«La letteratura italiana è come vuota di diari, e questa è una mancanza di cui si risente. Un'eccezione è il Dossi, le cui Note azzurre sono, nel genere diaristico, quanto abbiamo di meglio, e nell'insieme sono ottime in assoluto: superiori, per me, ai suoi libri più elaborati, che hanno pregi eminenti, ma non dànno mai un suono pieno. In quest'opera spezzettata, invece, il suono pieno è raggiunto» (Guido Piovene).
«[Le Note azzurre,] a parte il valore grande che hanno per una più profonda conoscenza del singolare scrittore e diplomatico e del particolare periodo cui questi è legato, offrono per vivacità di stile e scintillio d'estri, e per il sottilissimo humour di pretto stampo lombardo che senti crepitare in ogni pagina, una lettura quant'altre mai attraente e delle più proficue» (Giorgio Caproni).
«Quel "bozzetto milanese" che ci siamo ficcati in testa per convenzione ... va in mille pezzi alla lettura del Dossi. Il diamante grezzo di una situazione quale appare attraverso una qualsiasi visione conformistica, opaco e senza luce, si frantuma sotto il colpo preciso dell'osservazione del Dossi in una in$nità di sfaccettature brillanti» (Emilio Tadini).

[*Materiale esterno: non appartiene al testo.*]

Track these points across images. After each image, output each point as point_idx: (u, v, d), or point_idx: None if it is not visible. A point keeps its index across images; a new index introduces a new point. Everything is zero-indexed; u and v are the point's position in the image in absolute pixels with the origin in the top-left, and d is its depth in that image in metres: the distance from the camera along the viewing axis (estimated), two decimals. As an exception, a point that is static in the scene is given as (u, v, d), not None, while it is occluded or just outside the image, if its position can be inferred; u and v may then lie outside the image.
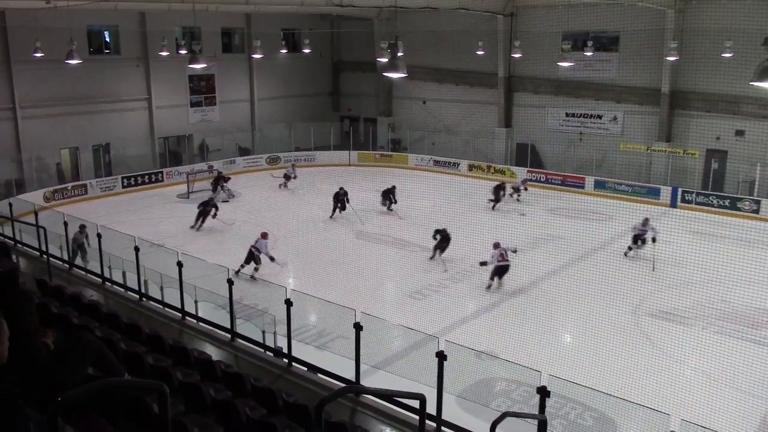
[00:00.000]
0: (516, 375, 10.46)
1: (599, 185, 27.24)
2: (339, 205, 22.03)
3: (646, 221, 18.70)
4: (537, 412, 6.97)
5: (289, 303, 9.64)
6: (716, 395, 11.08)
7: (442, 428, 7.83)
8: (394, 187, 23.04)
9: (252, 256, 16.26)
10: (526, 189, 26.20)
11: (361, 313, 10.13)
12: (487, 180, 29.66)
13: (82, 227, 15.73)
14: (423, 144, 33.05)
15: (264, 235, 16.57)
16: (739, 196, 24.59)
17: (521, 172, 29.12)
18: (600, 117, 28.78)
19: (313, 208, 23.52)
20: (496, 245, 15.86)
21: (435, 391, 7.81)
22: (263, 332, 10.42)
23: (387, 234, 19.70)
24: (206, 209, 20.45)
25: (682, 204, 25.07)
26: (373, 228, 21.19)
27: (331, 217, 22.16)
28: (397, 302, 15.06)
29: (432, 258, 17.89)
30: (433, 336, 11.47)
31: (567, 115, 29.71)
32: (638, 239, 18.73)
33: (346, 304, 13.46)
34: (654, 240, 18.20)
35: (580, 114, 29.34)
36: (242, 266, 16.12)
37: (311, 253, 18.56)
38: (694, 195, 25.23)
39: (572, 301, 15.34)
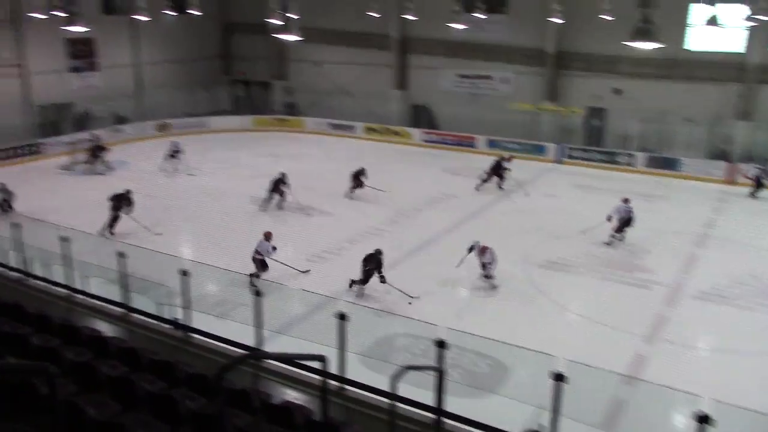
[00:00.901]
0: (415, 330, 10.84)
1: (491, 144, 28.16)
2: (277, 192, 19.11)
3: (626, 201, 16.86)
4: (435, 364, 7.28)
5: (185, 273, 9.45)
6: (597, 335, 11.98)
7: (345, 386, 8.04)
8: (363, 169, 20.67)
9: (259, 264, 13.61)
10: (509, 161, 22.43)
11: (261, 279, 10.08)
12: (386, 142, 29.99)
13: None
14: (319, 108, 32.76)
15: (267, 236, 13.85)
16: (617, 150, 26.21)
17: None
18: (491, 78, 29.60)
19: (205, 177, 22.90)
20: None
21: (337, 351, 7.99)
22: (159, 305, 10.18)
23: (285, 201, 19.52)
24: (119, 204, 16.90)
25: (567, 160, 26.42)
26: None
27: (268, 204, 19.21)
28: (297, 266, 15.09)
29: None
30: (333, 298, 11.67)
31: (460, 76, 30.34)
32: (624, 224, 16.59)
33: (245, 272, 13.38)
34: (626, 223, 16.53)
35: (473, 75, 30.04)
36: (256, 276, 13.49)
37: (206, 222, 18.14)
38: (577, 151, 26.71)
39: (467, 257, 15.95)
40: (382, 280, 12.81)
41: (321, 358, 4.59)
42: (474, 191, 21.39)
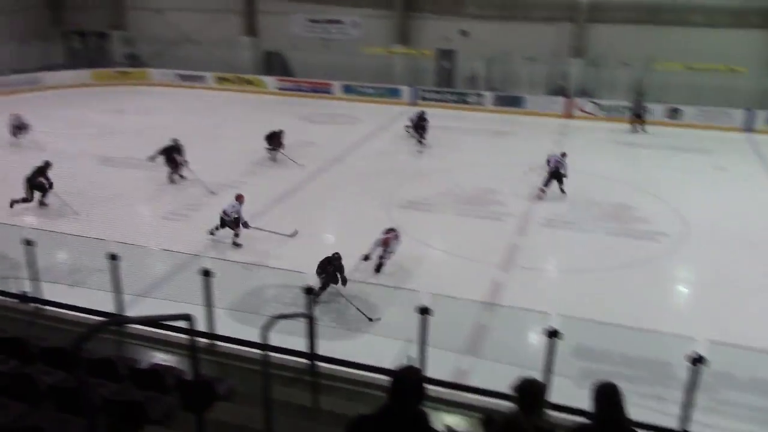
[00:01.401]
0: (285, 280, 10.85)
1: (347, 90, 28.18)
2: (172, 165, 17.01)
3: (564, 155, 16.67)
4: (305, 311, 7.37)
5: (29, 243, 8.76)
6: (458, 267, 12.65)
7: (216, 342, 7.95)
8: (281, 131, 19.27)
9: (232, 223, 13.25)
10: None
11: (115, 242, 9.58)
12: (240, 91, 29.02)
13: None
14: (165, 58, 30.92)
15: (239, 199, 13.44)
16: (467, 91, 27.24)
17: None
18: (342, 22, 29.36)
19: (49, 140, 21.04)
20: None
21: (205, 308, 7.84)
22: (3, 279, 9.39)
23: (131, 156, 18.42)
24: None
25: (421, 102, 27.09)
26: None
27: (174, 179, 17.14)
28: (153, 226, 14.45)
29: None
30: (196, 255, 11.36)
31: (311, 21, 29.80)
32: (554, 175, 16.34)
33: (98, 235, 12.62)
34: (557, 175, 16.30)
35: (323, 20, 29.63)
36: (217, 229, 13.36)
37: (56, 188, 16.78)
38: (430, 93, 27.44)
39: (330, 203, 16.08)
40: (344, 282, 10.99)
41: (186, 317, 4.49)
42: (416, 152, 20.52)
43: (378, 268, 12.05)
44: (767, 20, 23.88)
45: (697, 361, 6.00)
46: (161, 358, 7.42)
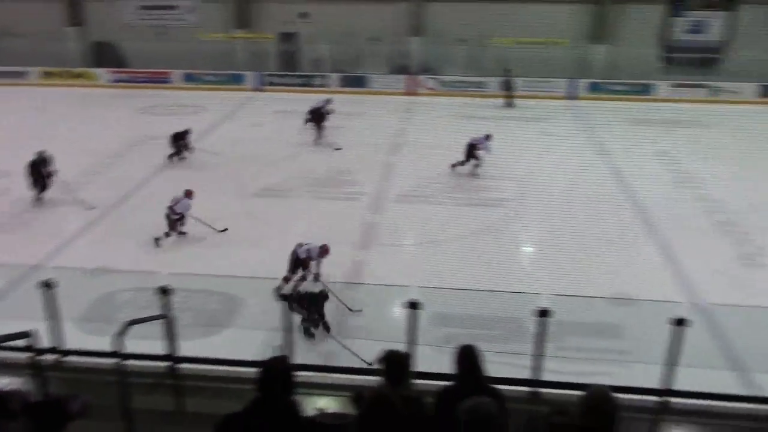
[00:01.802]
0: (137, 282, 10.31)
1: (188, 78, 27.04)
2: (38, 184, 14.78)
3: (488, 137, 17.07)
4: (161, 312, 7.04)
5: None
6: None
7: (64, 358, 7.40)
8: (187, 131, 17.96)
9: (174, 222, 12.85)
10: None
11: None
12: (68, 86, 26.86)
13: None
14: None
15: (189, 194, 13.10)
16: (312, 74, 27.14)
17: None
18: (176, 8, 28.02)
19: None
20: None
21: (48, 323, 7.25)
22: None
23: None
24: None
25: (267, 87, 26.62)
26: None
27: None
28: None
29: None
30: (36, 266, 10.47)
31: (142, 8, 28.14)
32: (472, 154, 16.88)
33: None
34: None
35: (156, 6, 28.10)
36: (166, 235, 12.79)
37: None
38: (274, 77, 27.03)
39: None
40: (327, 327, 9.36)
41: (25, 335, 4.13)
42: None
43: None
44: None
45: (543, 314, 6.47)
46: (2, 382, 6.78)
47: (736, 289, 10.98)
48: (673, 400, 6.42)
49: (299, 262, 10.55)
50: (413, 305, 6.69)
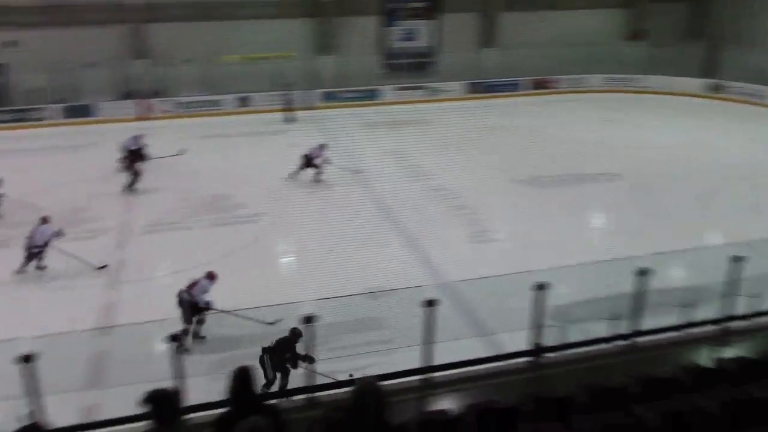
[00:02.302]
0: None
1: None
2: None
3: (322, 147, 17.76)
4: None
5: None
6: (57, 300, 11.46)
7: None
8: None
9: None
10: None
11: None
12: None
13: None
14: None
15: (45, 219, 12.62)
16: (27, 107, 24.39)
17: None
18: None
19: None
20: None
21: None
22: None
23: None
24: None
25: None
26: None
27: None
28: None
29: None
30: None
31: None
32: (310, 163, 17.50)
33: None
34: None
35: None
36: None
37: None
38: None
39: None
40: (295, 365, 8.34)
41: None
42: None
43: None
44: (304, 10, 27.01)
45: (308, 320, 6.63)
46: None
47: (473, 264, 12.35)
48: (435, 374, 7.03)
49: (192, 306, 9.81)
50: (174, 338, 6.42)
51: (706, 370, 6.29)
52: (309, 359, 7.05)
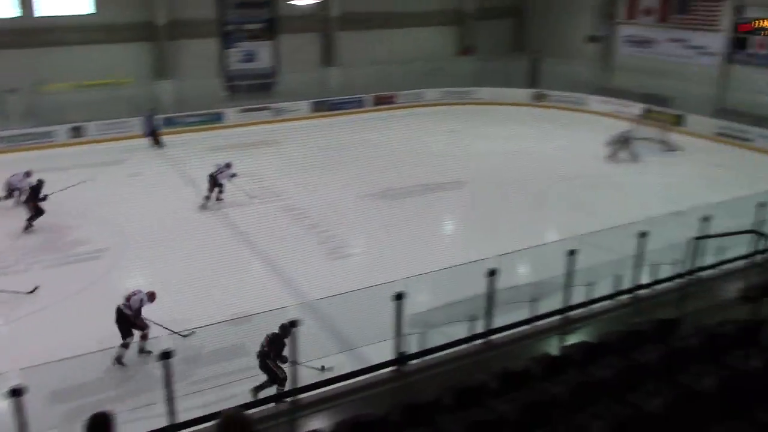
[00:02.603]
0: None
1: None
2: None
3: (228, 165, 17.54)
4: None
5: None
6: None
7: None
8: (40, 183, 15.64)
9: None
10: None
11: None
12: None
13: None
14: None
15: None
16: None
17: None
18: None
19: None
20: None
21: None
22: None
23: None
24: None
25: None
26: None
27: None
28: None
29: None
30: None
31: None
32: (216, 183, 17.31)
33: None
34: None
35: None
36: None
37: None
38: None
39: None
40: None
41: None
42: None
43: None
44: (139, 34, 25.81)
45: (165, 356, 6.34)
46: None
47: (332, 280, 12.41)
48: (303, 396, 6.99)
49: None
50: (14, 392, 5.85)
51: (554, 358, 6.79)
52: (284, 359, 7.61)
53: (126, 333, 10.03)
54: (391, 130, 25.19)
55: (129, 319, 10.03)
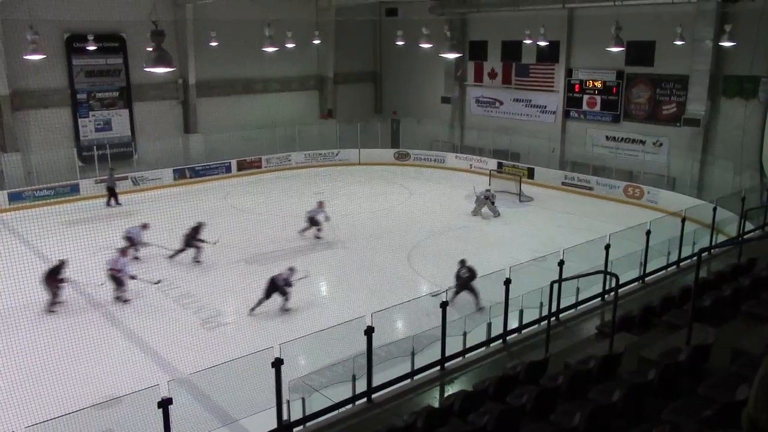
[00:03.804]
0: None
1: None
2: None
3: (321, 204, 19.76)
4: None
5: None
6: None
7: None
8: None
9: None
10: None
11: None
12: None
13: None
14: None
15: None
16: None
17: None
18: None
19: None
20: None
21: None
22: None
23: None
24: None
25: None
26: None
27: None
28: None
29: None
30: None
31: None
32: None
33: None
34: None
35: None
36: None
37: None
38: None
39: None
40: None
41: None
42: None
43: None
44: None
45: None
46: None
47: (206, 351, 11.93)
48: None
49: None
50: None
51: (435, 410, 6.96)
52: None
53: None
54: (259, 195, 25.04)
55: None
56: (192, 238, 17.57)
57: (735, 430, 5.04)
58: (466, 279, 14.06)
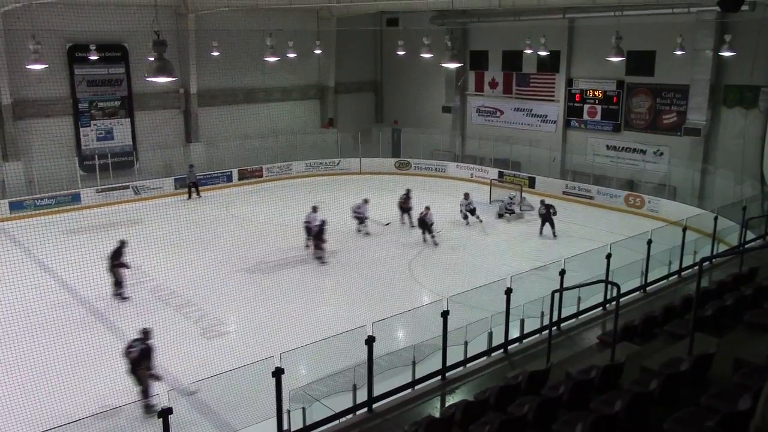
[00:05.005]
0: None
1: None
2: None
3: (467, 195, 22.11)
4: None
5: None
6: None
7: None
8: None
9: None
10: None
11: None
12: None
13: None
14: None
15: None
16: None
17: None
18: None
19: None
20: None
21: None
22: None
23: None
24: None
25: None
26: None
27: None
28: None
29: None
30: None
31: None
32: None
33: None
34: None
35: None
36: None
37: None
38: None
39: None
40: None
41: None
42: None
43: None
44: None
45: None
46: None
47: (207, 361, 11.90)
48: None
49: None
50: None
51: (436, 420, 6.92)
52: None
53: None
54: (260, 204, 25.04)
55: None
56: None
57: (737, 441, 5.02)
58: (544, 215, 20.70)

In occasione del centenario della morte di Dossi (16 novembre 1910), la magistrale edizione allestita nel 1964 da Dante Isella viene riproposta con l'aggiunta di un nucleo di note rimaste sinora relegate in un'edizione curata dallo stesso Isella per Ricciardi nel 1955 ma mai pubblicata, e di una Nota di Niccolò Reverdini che di quest'ultima ricostruisce l'intricata e affascinante vicenda.